Mais cela résoudrait-il vraiment quelque chose ? Il y a plus d'un siècle, les régulateurs antitrust américains ont ordonné à Standard Oil de se dissoudre. La société était devenue un empire industriel qui produisait plus de 90% de la production de pétrole raffiné américain. L'entreprise était divisée en 34 « petites » entreprises. Ils existent encore aujourd'hui. Ils sont maintenant appelés par les noms d'Exxon Mobil, BP, Chevron etc. Wolf et Stiglitz, ainsi que les adversaires du « capitalisme monopoliste », pensent réellement que la solution apportée au problème du « Standard Oil » a mis fin aux « irrégularités » pratiquées par les sociétés pétrolières, a promu leurs « responsabilités sociales », ainsi que les a obligés à mieux prendre soin de l'environnement, à l'échelle mondiale ? Pensent-ils vraiment que le «capitalisme des parties prenantes» peut remplacer l'entreprise, faisant ainsi de la magie?

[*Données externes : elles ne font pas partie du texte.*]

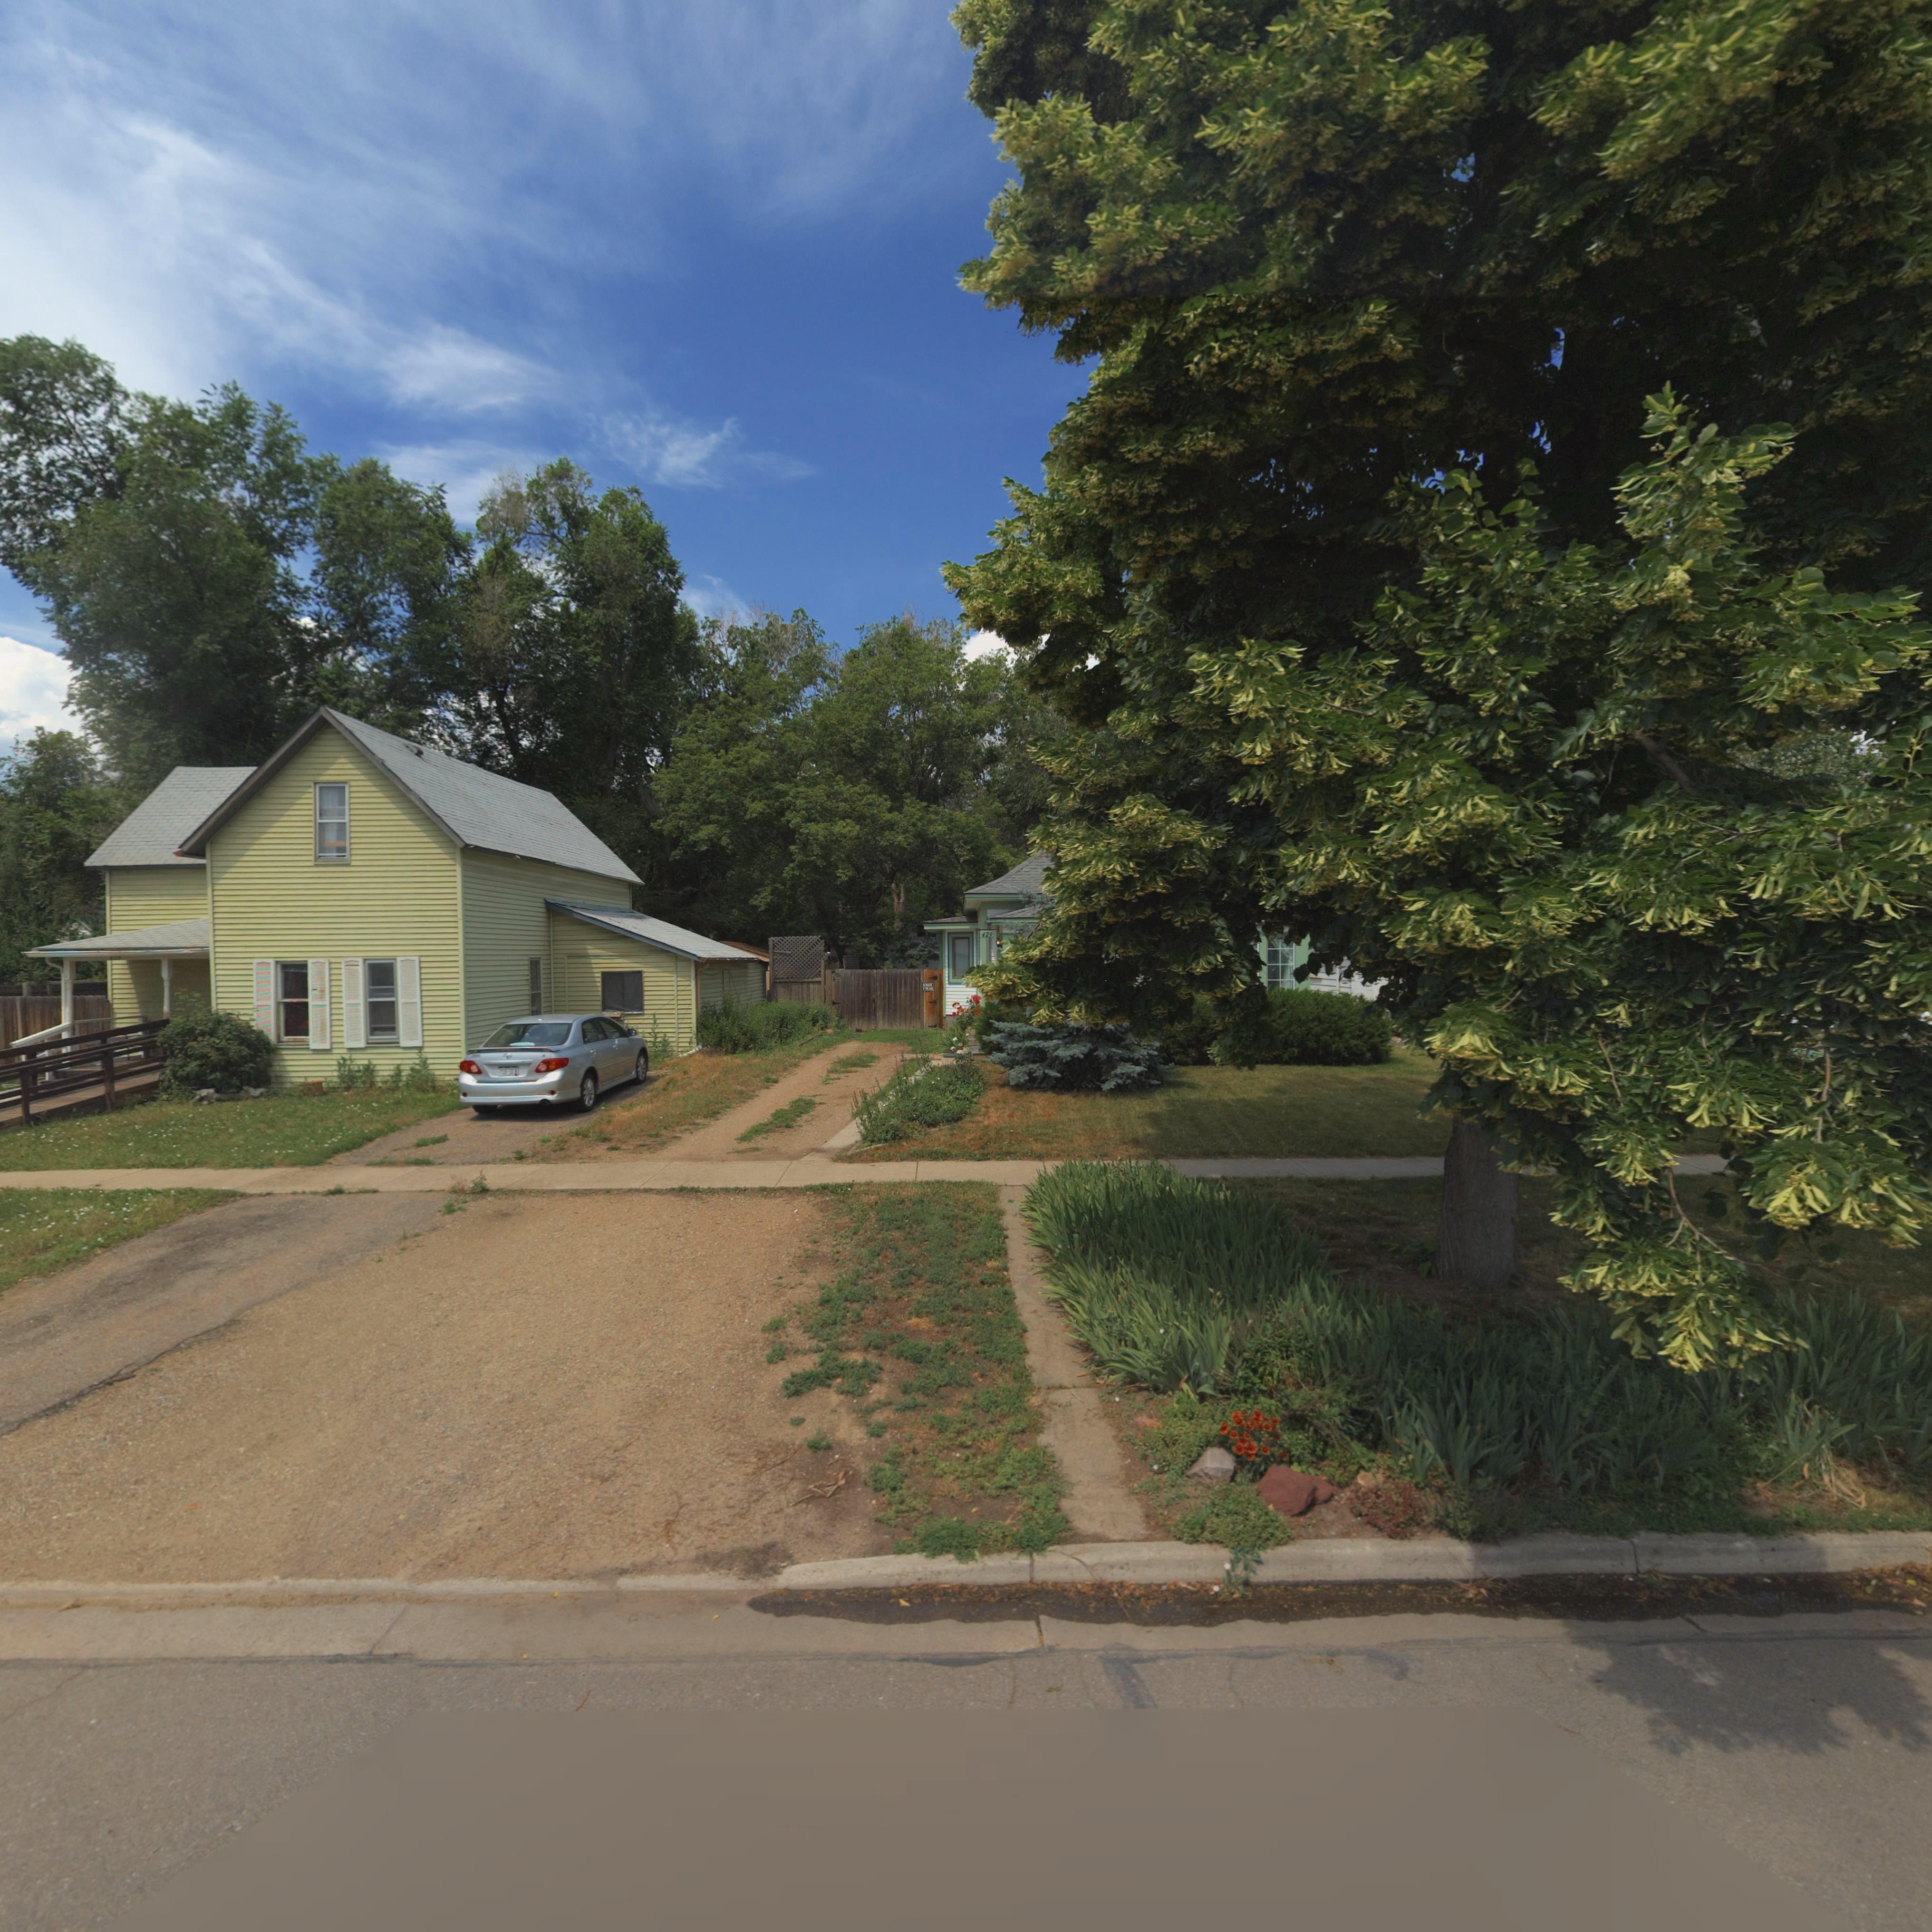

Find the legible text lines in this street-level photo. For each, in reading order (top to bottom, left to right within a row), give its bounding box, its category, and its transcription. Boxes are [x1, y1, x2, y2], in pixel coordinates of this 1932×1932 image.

[982, 931, 993, 937] StreetNumber: 429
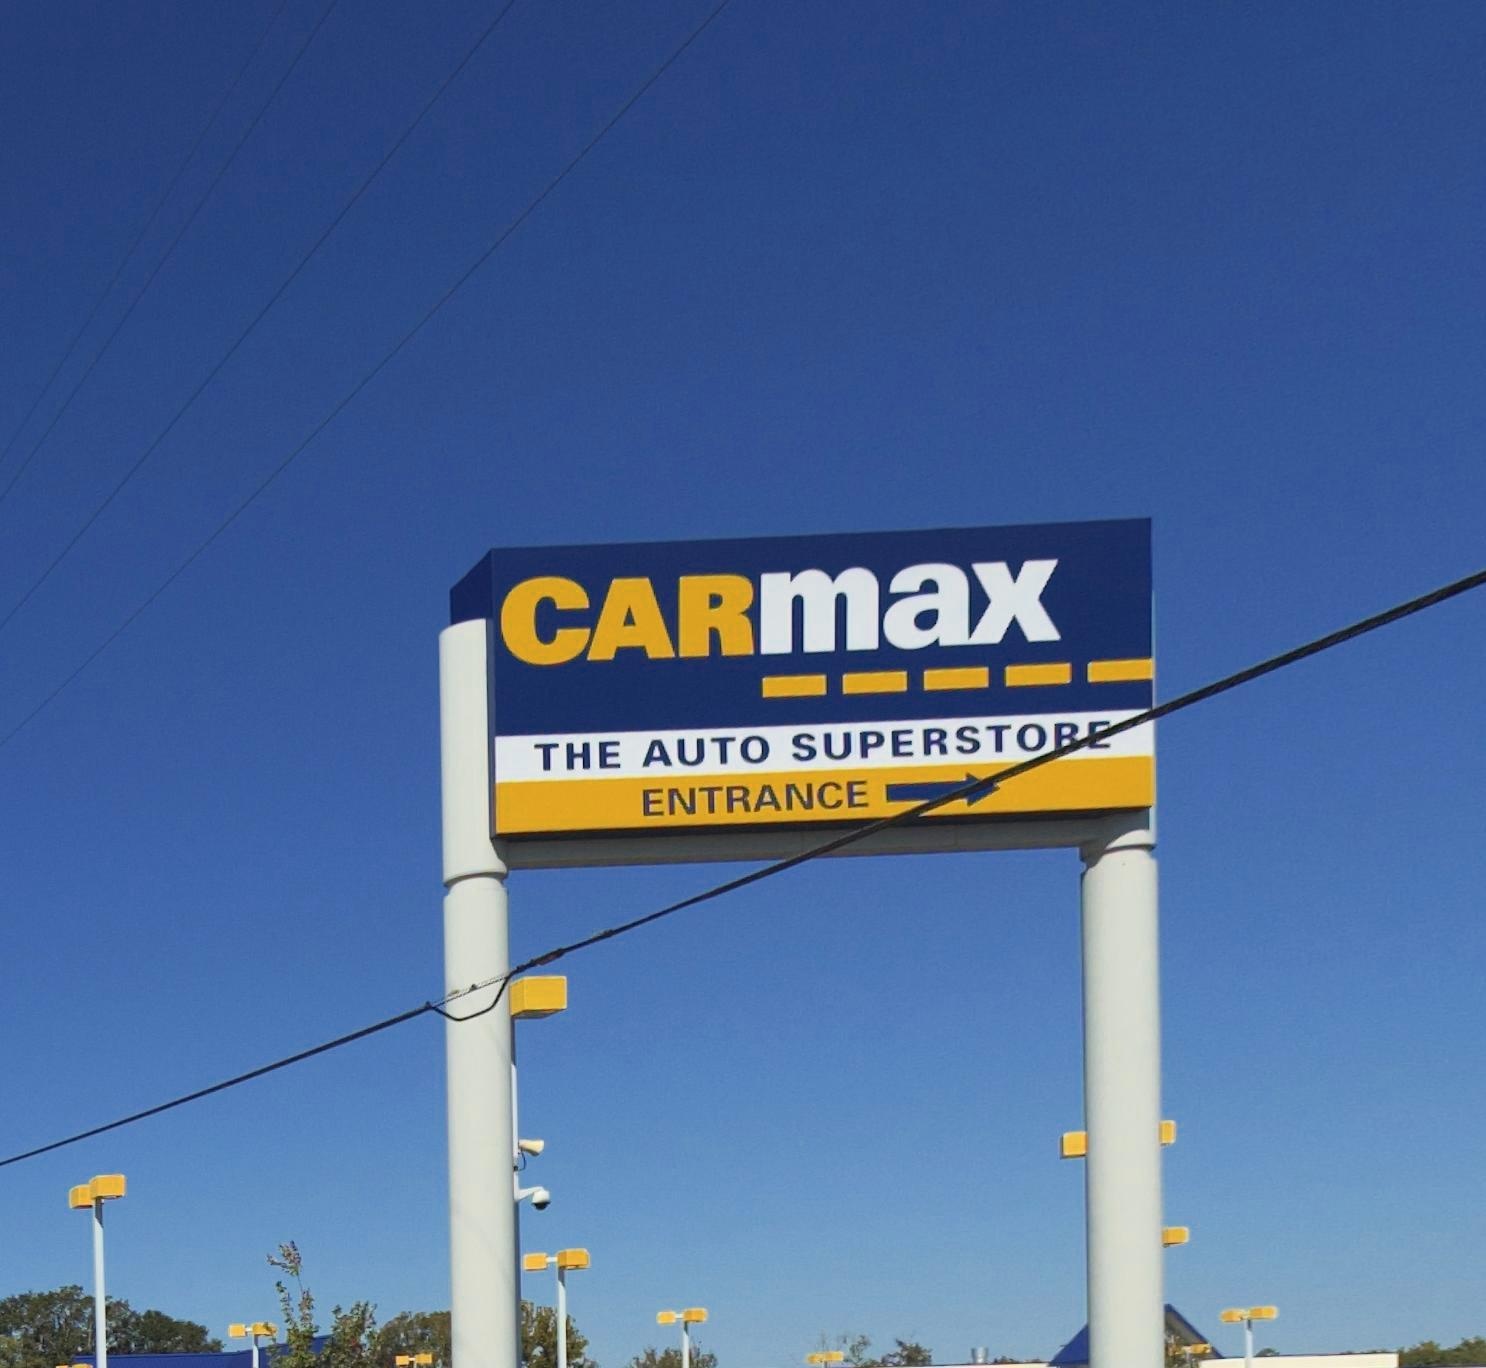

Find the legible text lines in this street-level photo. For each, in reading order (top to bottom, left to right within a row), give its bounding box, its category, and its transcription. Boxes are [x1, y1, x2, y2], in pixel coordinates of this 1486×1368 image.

[496, 552, 1068, 673] BusinessName: CARmax
[529, 715, 1118, 776] None: THE AUTO SUPERSTO**
[639, 776, 873, 820] None: ENTRANCE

La régulation et la restauration de la concurrence ne fonctionneront pas ; Maintenant, cela signifie simplement que la véritable doctrine de Friedman continuera à fonctionner dans la pratique. .
*Michael Roberts est économiste. Auteur, entre autres livres, de La Grande Récession : Une Vue Marxiste.
Traduction: Éleutério Prado
Initialement publié le Le blog de la prochaine récession.
Note du traducteur
[1] Car une chose est ce que cette doctrine signifie explicitement, une autre est ce qu'elle dit en réalité par implication. Milton Friedman a toujours été le plus cynique des économistes.